FatTail incident

AdBook+ System Performance - Affecting adbook03.fattail.com

Notice Resolved View vendor source →

FatTail experienced a notice incident on November 15, 2023 affecting AdBook+ System Performance, lasting 15h. The incident has been resolved; the full update timeline is below.

Started
Nov 15, 2023, 12:53 AM UTC
Resolved
Nov 15, 2023, 03:53 PM UTC
Duration
15h
Detected by Pingoru
Nov 15, 2023, 12:53 AM UTC

Affected components

AdBook+ System Performance

Update timeline

  1. investigating Nov 15, 2023, 12:53 AM UTC

    We are aware of and investigating an issue affecting only clients who login via adbook03.fattail.com. Users may experience intermittent slow loading screens while logging in or navigating within the application. Thank you for your patience while we work to restore performance. FatTail Support.

  2. investigating Nov 15, 2023, 02:46 AM UTC

    Our engineering teams are continuing to monitor performance and investigate causes of intermittent latency affecting users of adbook03.fattail.com.

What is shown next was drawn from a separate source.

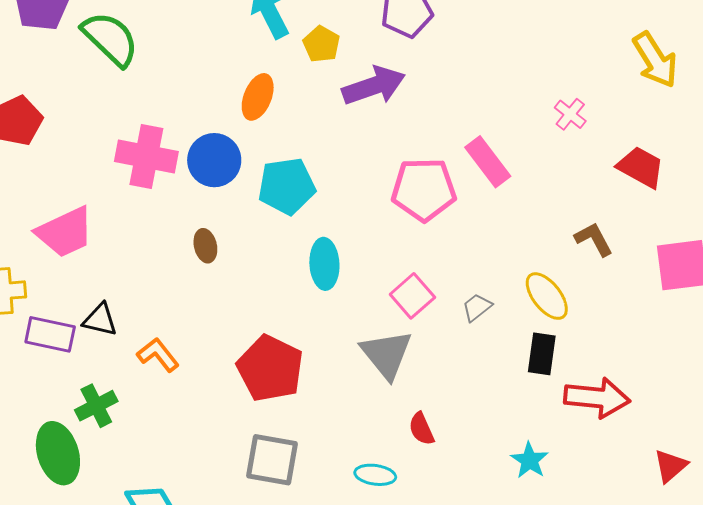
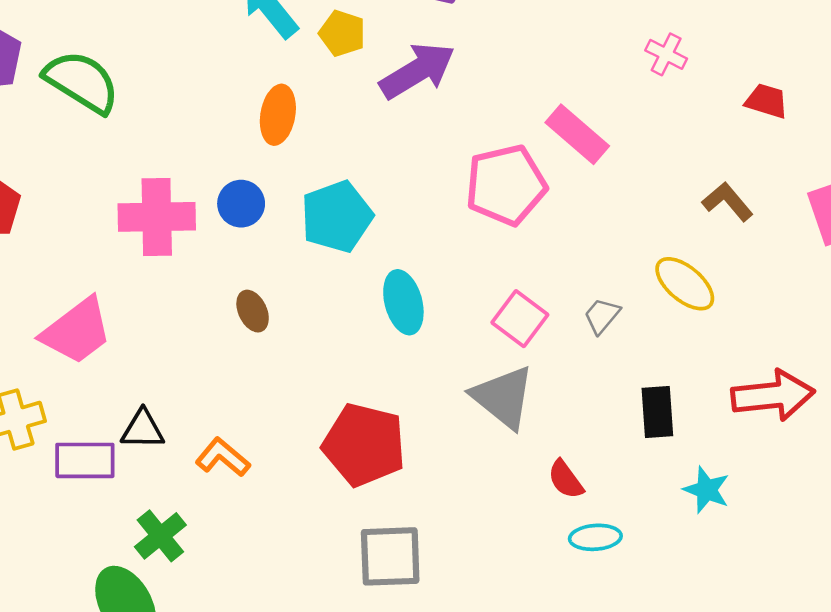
blue circle: (214, 160) -> (241, 204), size x0.7
red trapezoid: (641, 167) -> (767, 101), size x0.7
black rectangle: (542, 354) -> (657, 412), moved
cyan ellipse: (375, 475) -> (595, 537), moved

Users should continue to work as normal in the system. Thank you for your patience as we work to restore full system performance.

  3. resolved Nov 15, 2023, 03:53 PM UTC

    At approximately 3am EST on Wednesday November 15th, following a brief service disruption, our engineers were able to identify and resolve the issue that was causing this incident. The site has been fully performant since the fix was applied. Thank you for your patience while we worked to investigate and resolve the performance issue. A postmortem will be published once our team has finalized their analysis. If you have any concerns or follow up questions please contact us via support.fattail.com. Regards, FatTail Support

  4. postmortem Nov 27, 2023, 09:27 PM UTC

    ### **Summary of Impact** At approximately 7:40 pm EST on Tuesday November 14th, FatTail monitoring detected a system exception on the Prod03 environment. The engineering team immediately began investigating. Some users experienced intermittent slow loading screens, or 502 errors, while logging in or navigating within the application. Service was fully restored at approximately 2:36 am EST on Wednesday November 15th. ### **Root Cause** The incident was caused by a circular reference created while loading campaigns with a certain line item sort criteria. This bad logic was applied to a small subset of campaigns which when loaded resulted in a reset of cache, creating latency for users in the Prod03 environment. ### **Mitigation** A temporary fix was applied to prevent the sort process that caused this incident. FatTail engineers are working on a permanent solution \(DEV- 44974\) to generally separate line item sequencing from the IO Loader which will prevent any future incidents of this nature. ### **Next Steps** DEV-44974 is being prioritized and is currently slated for release no later than January 2024.